A widow who "concocted" a fake will to bag half-a-million pounds from her dead husband has had her case thrown out of court.

Marsha Henderson married Newton Davies, a retired school lollipop man 50 years her senior, then attempted to forge his will in a "ridiculous" £600,000 fraud, a court has heard.

Ms Henderson was in her twenties when she tied the knot with Mr Davies, in 2004, when he was 76.

The former London bus conductor died in 2013 aged 85, and after finding out he had left her only £25,000, she took it upon herself to "orchestrate a fraud", involving an empty Doritos packet, the court was told.

In a bizarre claim she said she had found a will hidden inside a Doritos bag in the attic of her dead husband's home in Harrow Road, Wembley .

A judge at the Mayor's and City of London Court slammed the "ridiculous" plot and declared the will invalid, with the bulk of his estate given to his only child.
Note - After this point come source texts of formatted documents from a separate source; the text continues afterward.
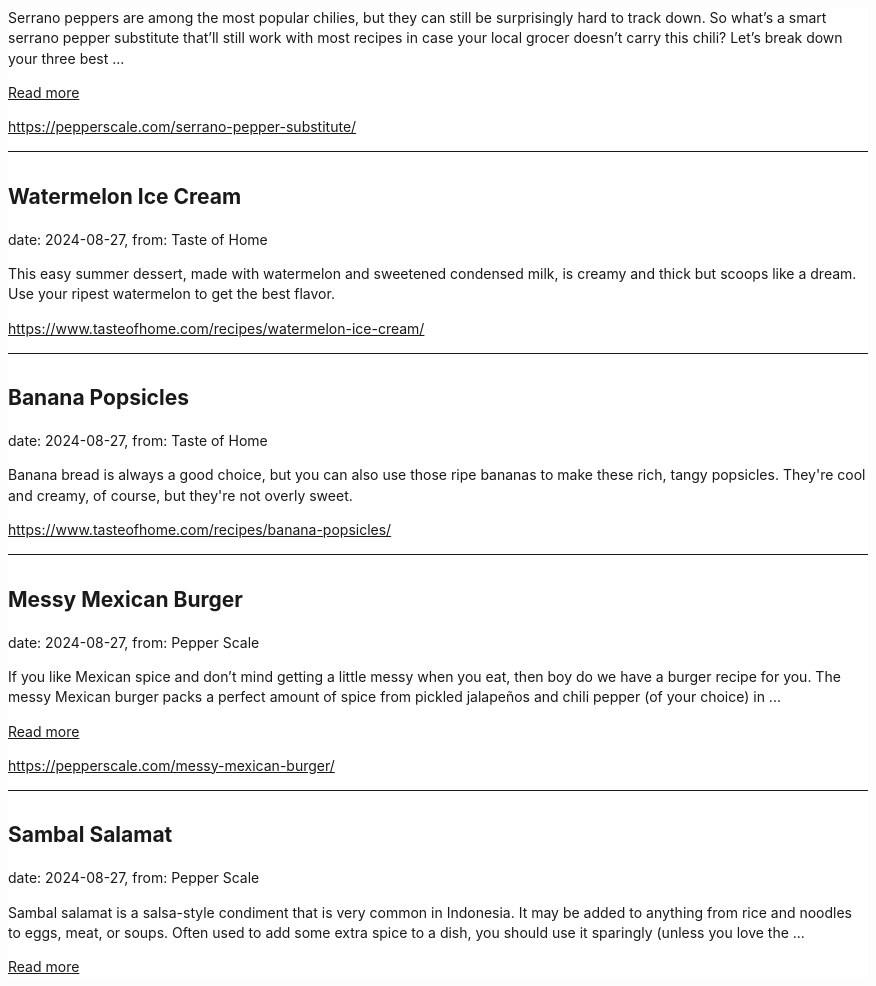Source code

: Serrano peppers are among the most popular chilies, but they can still be surprisingly hard to track down. So what’s a smart serrano pepper substitute that’ll still work with most recipes in case your local grocer doesn&#8217;t carry this chili? Let&#8217;s break down your three best ... <p class="read-more-container"><a title="What’s A Good Serrano Pepper Substitute?" class="read-more button" href="https://pepperscale.com/serrano-pepper-substitute/#more-5385" aria-label="Read more about What’s A Good Serrano Pepper Substitute?">Read more</a></p> 

<https://pepperscale.com/serrano-pepper-substitute/>

---

## Watermelon Ice Cream

date: 2024-08-27, from: Taste of Home

This easy summer dessert, made with watermelon and sweetened condensed milk, is creamy and thick but scoops like a dream. Use your ripest watermelon to get the best flavor. 

<https://www.tasteofhome.com/recipes/watermelon-ice-cream/>

---

## Banana Popsicles

date: 2024-08-27, from: Taste of Home

Banana bread is always a good choice, but you can also use those ripe bananas to make these rich, tangy popsicles. They're cool and creamy, of course, but they're not overly sweet. 

<https://www.tasteofhome.com/recipes/banana-popsicles/>

---

## Messy Mexican Burger

date: 2024-08-27, from: Pepper Scale

If you like Mexican spice and don’t mind getting a little messy when you eat, then boy do we have a burger recipe for you. The messy Mexican burger packs a perfect amount of spice from pickled jalapeños and chili pepper (of your choice) in ... <p class="read-more-container"><a title="Messy Mexican Burger" class="read-more button" href="https://pepperscale.com/messy-mexican-burger/#more-82611" aria-label="Read more about Messy Mexican Burger">Read more</a></p> 

<https://pepperscale.com/messy-mexican-burger/>

---

## Sambal Salamat

date: 2024-08-27, from: Pepper Scale

Sambal salamat is a salsa-style condiment that is very common in Indonesia.&#160;It may be added to anything from rice and noodles to eggs, meat, or soups. Often used to add some extra spice to a dish, you should use it sparingly (unless you love the ... <p class="read-more-container"><a title="Sambal Salamat" class="read-more button" href="https://pepperscale.com/sambal-salamat/#more-58661" aria-label="Read more about Sambal Salamat">Read more</a></p>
Judge Nigel Gerald heard Mr Davies had a mortgage-free £500,000 home in Wembley and around £100,000 in cash.

The news he had married a much younger woman, the daughter of an old friend, came as a "shock" to his family and friends, the court heard.

Following his death, his only child from his first marriage, Paulette Davies, insisted her father signed his last true will in July 2011.

In that will, he left his daughter about £430,000, with £140,000 going to an old friend, while Ms Henderson got just £25,000.

Then in the spring of 2015 Ms Henderson produced a rival document, dated November 2011.

That will stated he left just £20,000 to his daughter, £25,000 to friends, and the rest - about £550,000 - to his young wife.

In a strange story, Ms Henderson claimed the new will was discovered inside an empty Doritos bag in the loft of her late husband's house.

However Judge Gerald dismissed her web of lies including mistakenly referring to the dead man as a woman in "her last will".

Philip Noble, for Ms Davies, asked the judge to declare the November will a fake, saying: "No explanation has ever been given as to how Mr Davies was able to gain access to the loft space to secrete the will in a packet of Doritos - or why he should have wished to do so."

Judge Gerald told the court in his ruling: "It is Ms Henderson's evidence that the November 2011 will was found in the loft of the deceased's house, in a Doritos bag on the floor of the loft, in around March or April 2015.

"She says she knows nothing about how it came to be written or executed. All she knows is that it was found in a Doritos bag in the loft of the house in the spring of 2015.

"There is no doubt, upon the evidence which I have heard, that Ms Henderson...came to court to lie.

"There is no doubt of any nature whatsoever that the November 2011 will is a simple, but rather poor quality, forgery.

"There is equally no doubt in my mind that it was forged by Ms Henderson."

The judge went on to say: "It will obviously strike anybody as being somewhat eccentric to put an important document such as a will into a Doritos bag but there are eccentric people in this world.

"So that, of itself, does not cause me to be disbelieving, although it does cause me to consider how a man in his early eighties, who according to (a friend of his who gave evidence) does not eat Doritos, would put this document into an empty Doritos bag and then put it in the loft.

"It is inherently unlikely that the deceased would go into the loft in November 2011, find an empty Doritos bag and put his will in it.

"There is eccentric and there is ridiculous - and this is ridiculous," said the judge.

Noting that the will had been written on an A4 piece of paper, the judge went on: "I cannot take judicial notice of the size of a Doritos bag, but as far as I am aware it is smaller than an A4 piece of paper.

"None of this makes too much sense. It is plain that Ms Henderson is lying," the judge went on to say.

He pointed out a handwriting expert who examined the November will concluded: "There is strong evidence that it is a forgery."

It was declared that the July 2011 will should be admitted to probate instead, adding that the handwriting expert had backed the signature on it.

Mr Noble said he would be asking for an additional order that Ms Henderson hand over £42,000 rent to Paulette Davies, to cover the time she has been occupying her father's home while the row over the wills was ongoing.